Despite a 20% decline in total leasing demand from its peak in 2023, Bucharest’s market still exceeded the five-year average, ending 2024 with nearly 339,000 square metres of leased space. The demand for energy-efficient buildings remains high, with vacancy rates for newer, certified buildings in single digits, while older, less efficient properties see vacancy rates of around 20%.
Bucharest’s modern office stock reached approximately 3.4 million square metres in 2024, with 31% built in the last seven years. The vacancy rate for modern offices built in the last 14 years stood at 12-14%, compared to nearly 16% for those constructed before 2010. Newly built offices (0-7 years old) have a much lower vacancy rate of just 5%, indicating a strong preference for modern, energy-efficient spaces.

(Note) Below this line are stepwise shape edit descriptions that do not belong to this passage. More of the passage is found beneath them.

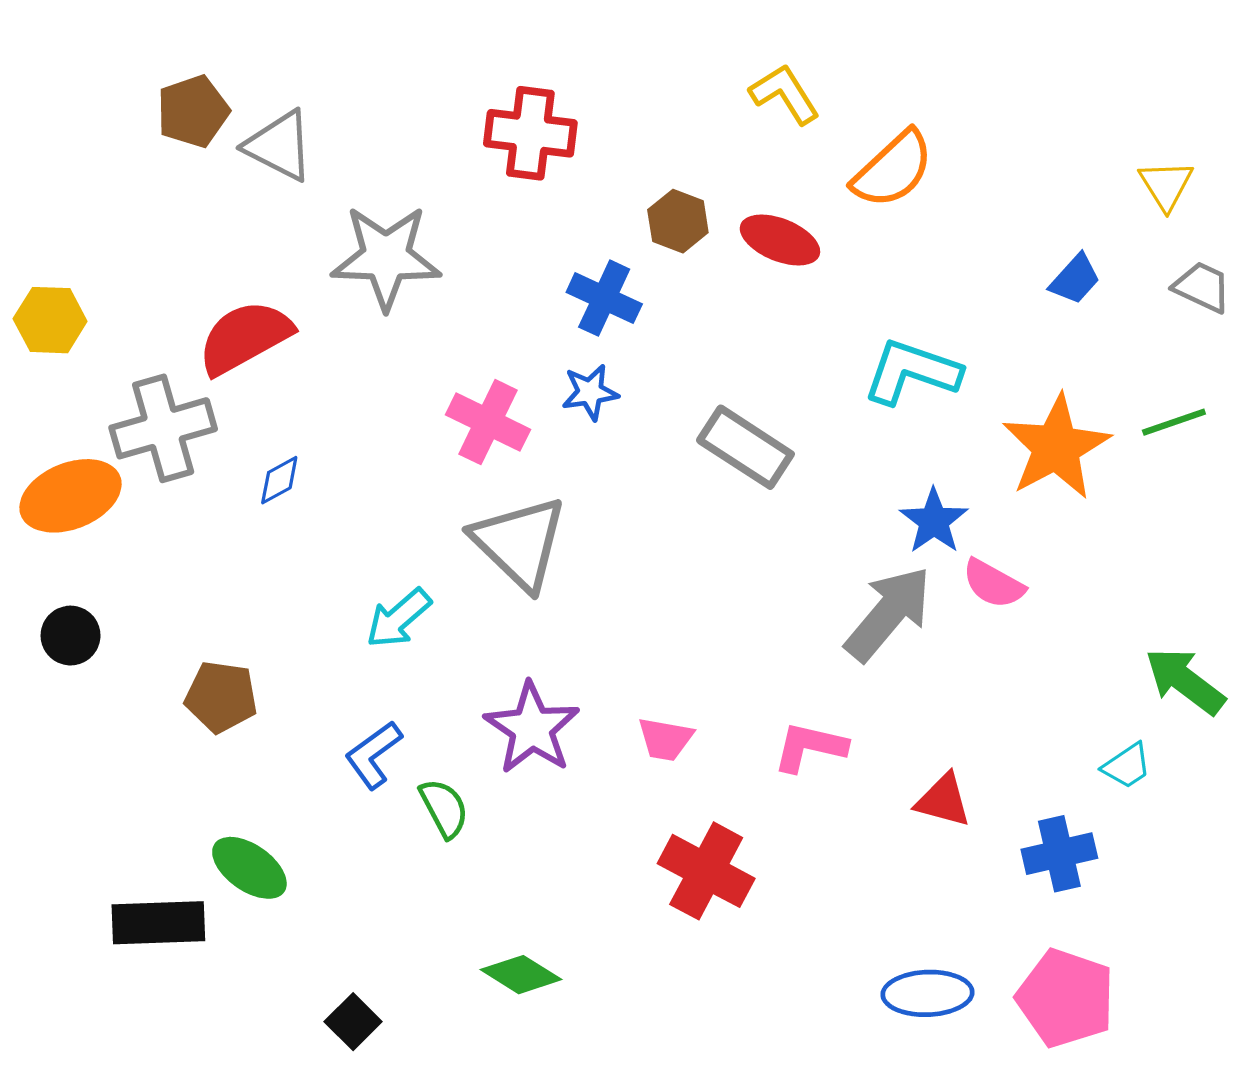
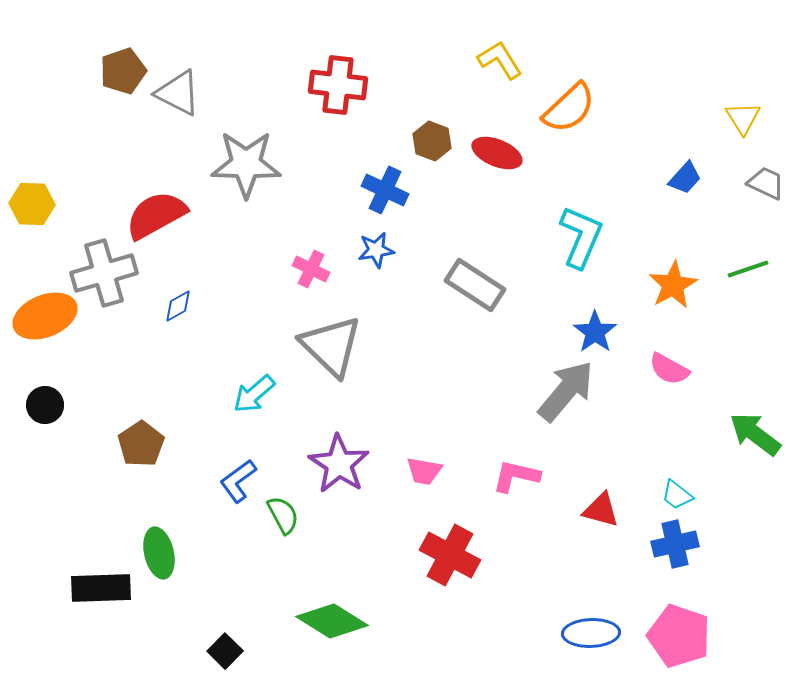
cyan L-shape: (912, 372) -> (581, 237), turned 94
pink cross: (488, 422) -> (311, 269), size x0.7
orange star: (1056, 447) -> (673, 285), size x0.7
pink semicircle: (993, 584) -> (669, 369), moved
brown pentagon: (221, 697) -> (141, 444), turned 30
cyan trapezoid: (1127, 766) -> (677, 495), moved, turned 72
green ellipse: (249, 868) -> (159, 553), turned 42
green diamond: (521, 975) -> (332, 621), size x1.4

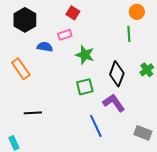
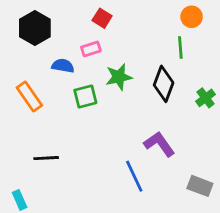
green star: (85, 55) -> (119, 77), turned -30
black diamond: (117, 74) -> (164, 84), moved
green square: (85, 87) -> (85, 96), moved

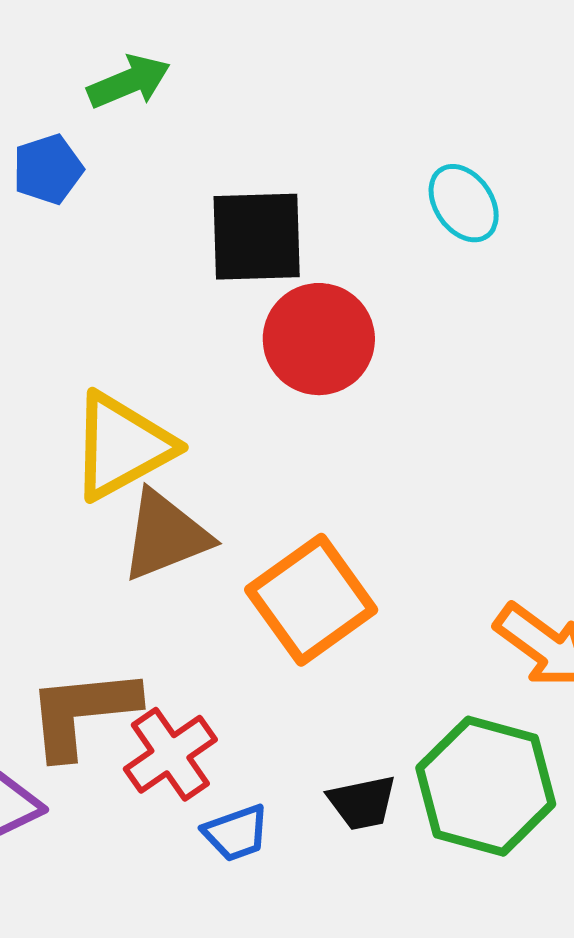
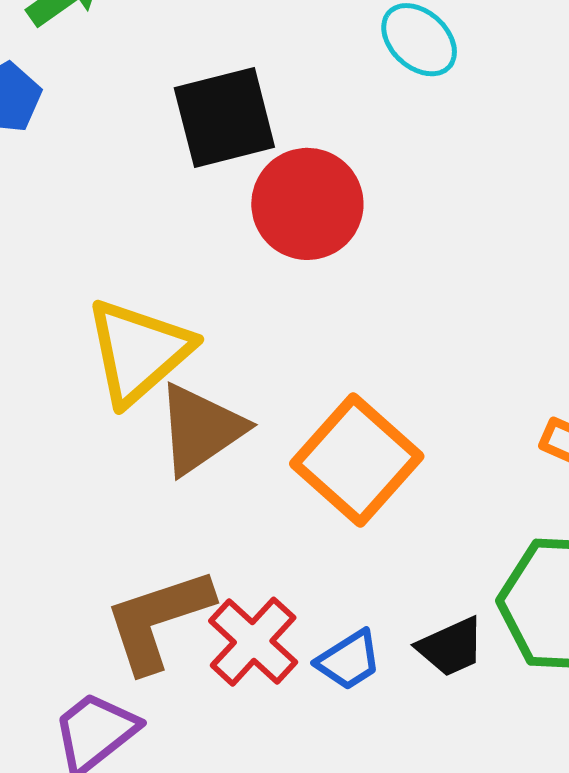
blue trapezoid: (236, 833) -> (349, 660), moved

Limited new deliveries in 2024 and 2025 could push rents higher for Class A offices, particularly in prime locations. Current rental rates for offices under seven years old average 16.5 euros per square metre, compared to 13 euros for buildings over 15 years old. In sought-after locations like Victoriei Square, rents can exceed 22 euros per square metre.
With Bucharest lacking an oversupply of office space per capita, efforts to bring employees back to the office could further drive demand in the medium term. While building age and quality influence rents, location remains a key factor in tenant decisions, further shaping the market’s future trajectory.